"You must remember," the scientist told them, "that these tiny forms, which look like the most wonderful figures in a fairyland of geometry, exist in such billions that as they die, their light shells fall through the sea like a perpetual rain. Some of them, too, are so very light that it takes them a month to sink to the bottom."
"But what can such tiny bits of things live on, Mr. Collier?" asked Paul; "other animals smaller still?"
"No, my boy," was the reply, "on plants called diatoms. There are over four thousand species of these plants known, which are so small that the microscopic animals readily engulf them. Where it is too cold for surface animal life, as in the Antarctic Ocean, these dead diatoms form the mud on the bottom of the ocean, and in the extremely deep parts, the sea-bed is red clay, but most of it is an 'ooze'—'Globigerina,' as it is called—made up of the shells of those very creatures you have now been seeing on that microscope slide. You drop in and see me at New York, boys," he added kindly, "and I'll show you some models I have made of them."
On arrival at Key West one of the first things that impressed itself upon Colin was the sponge wharf, where tens of thousands of sponges of every sort were drying in the hot September sun. The conversation had run upon sponges very frequently during the voyage, and Mr. Collier, who knew the subject thoroughly from a theoretical point of view, had been of great help to his host. But the economic and commercial side of the question was another matter. From this aspect Colin found that the remembrance of his conversation with Dr. Crafts in Washington stood him in good stead.
"As I understand it, Mr. Murren," he said, as they stood on the wharf together, waiting for an approaching boat, "the government looks on the business of growing sponges much as it does on the growing of wheat or any other form of farming, only it is called aquiculture instead of agriculture. Sponge planting isn't so very different from potato planting."
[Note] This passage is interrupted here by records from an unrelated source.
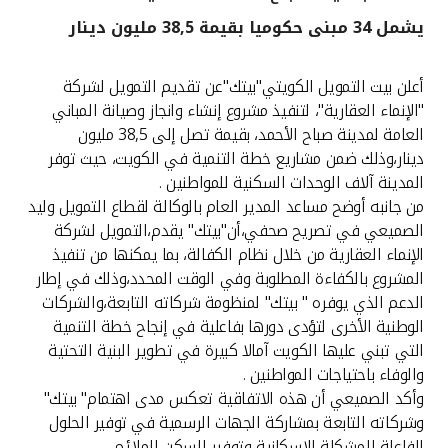
يشمل 34 مبنى حكوميا بقيمة 38,5 مليون دينار
القنوات المصرفية
أعلن بيت التمويل الكويتي"بيتك"عن تقديم التمويل لشركة
أدوات وخدمات
"الإنماء العقارية"، لتنفيذ مشروع إنشاء وانجاز وصيانة المباني
العامة لمدينة صباح الأحمد، بقيمة تصل إلى 38,5 مليون
خدمات ما بعد البيع
دينار،وذلك ضمن مشاريع خطة التنمية في الكويت، حيث توفر
المدينة آلاف الوحدات السكنية للمواطنين .
من جانبه أوضح مساعد المدير العام بالوكالة لقطاع التمويل وليد
الصميعي في تصريح صحفي،أن"بيتك" يقدم،التمويل لشركة
اتصل بنا
الإنماء العقارية من خلال نظام الكفالة، بما يمكنها من تنفيذ
المشروع بالكفاءة المطلوبة وفي الوقت المحدد،وذلك في إطار
مواقع الفروع وأجهزة الصرف الآلي
الدعم الذي يوفره " بيتك" لمنظومة شركاته التابعة،والشركات
الوطنية الأخرى لتؤدى دورها بفاعلية في إنجاح خطة التنمية
ألمانيا
التي تبني عليها الكويت آمالا كبيرة في تطوير البنية التحتية
والوفاء باحتياجات المواطنين .
ماليزيا
وأكد الصميعي أن هذه الاتفاقية تعكس مدى اهتمام" بيتك"
وشركاته التابعة بمشاركة الجهات الرسمية في توفير الحلول
الفاعلة للمشكلة الإسكانية وتوفير السكن الملائم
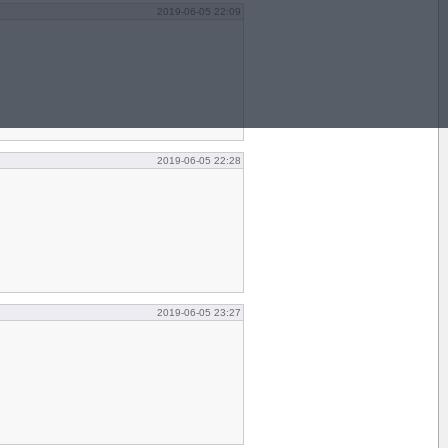
2019-06-05 22:09
2019-06-05 22:28
2019-06-05 23:27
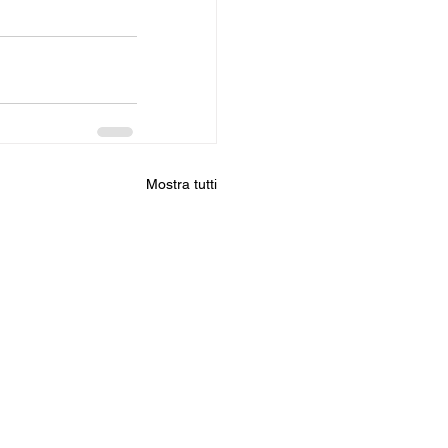
Mostra tutti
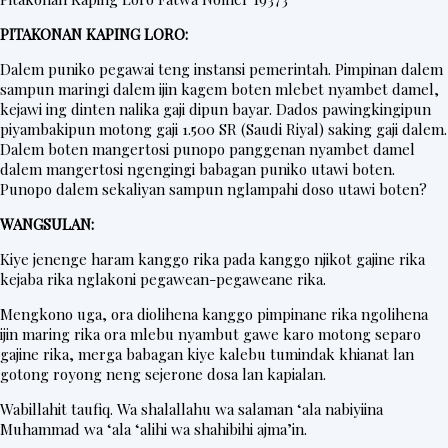
t
PITAKONAN KAPING LORO:
e
r
Dalem puniko pegawai teng instansi pemerintah. Pimpinan dalem
sampun maringi dalem ijin kagem boten mlebet nyambet damel,
kejawi ing dinten nalika gaji dipun bayar. Dados pawingkingipun
piyambakipun motong gaji 1.500 SR (Saudi Riyal) saking gaji dalem.
V
Dalem boten mangertosi punopo panggenan nyambet damel
i
dalem mangertosi ngengingi babagan puniko utawi boten.
Punopo dalem sekaliyan sampun nglampahi doso utawi boten?
d
WANGSULAN:
e
o
Kiye jenenge haram kanggo rika pada kanggo njikot gajine rika
kejaba rika nglakoni pegawean-pegaweane rika.
Mengkono uga, ora diolihena kanggo pimpinane rika ngolihena
ijin maring rika ora mlebu nyambut gawe karo motong separo
gajine rika, merga babagan kiye kalebu tumindak khianat lan
gotong royong neng sejerone dosa lan kapialan.
Wabillahit taufiq. Wa shalallahu wa salaman ‘ala nabiyiina
Muhammad wa ‘ala ‘alihi wa shahibihi ajma’in.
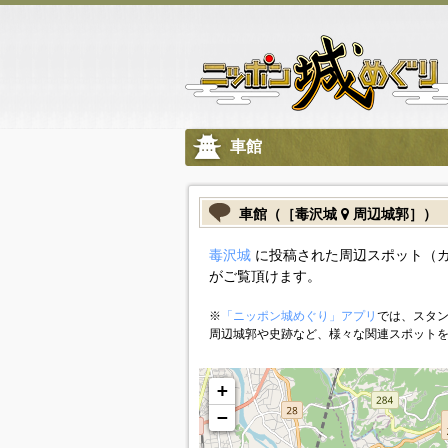
車館
車館（［毒沢城
周辺城郭］）
毒沢城
に投稿された周辺スポット（
がご覧頂けます。
※
「ニッポン城めぐり」アプリ
では、スタン
周辺城郭や史跡など、様々な関連スポット
+
−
"It looks entirely different to me," the boy's host replied, as he went down the wharf steps. "I'm sorry Mr. Collier was called away this afternoon, but I may as well give a preliminary look over this sponge-farming business and you
boys might as well come along. There's a man here who wants me to buy his sponge farm. Since Mr. Collier is here I'm not going to decide anything without his advice. He doesn't want you this afternoon, does he?"
Colin hesitated a moment.
"Not as far as I know, Mr. Murren," he answered.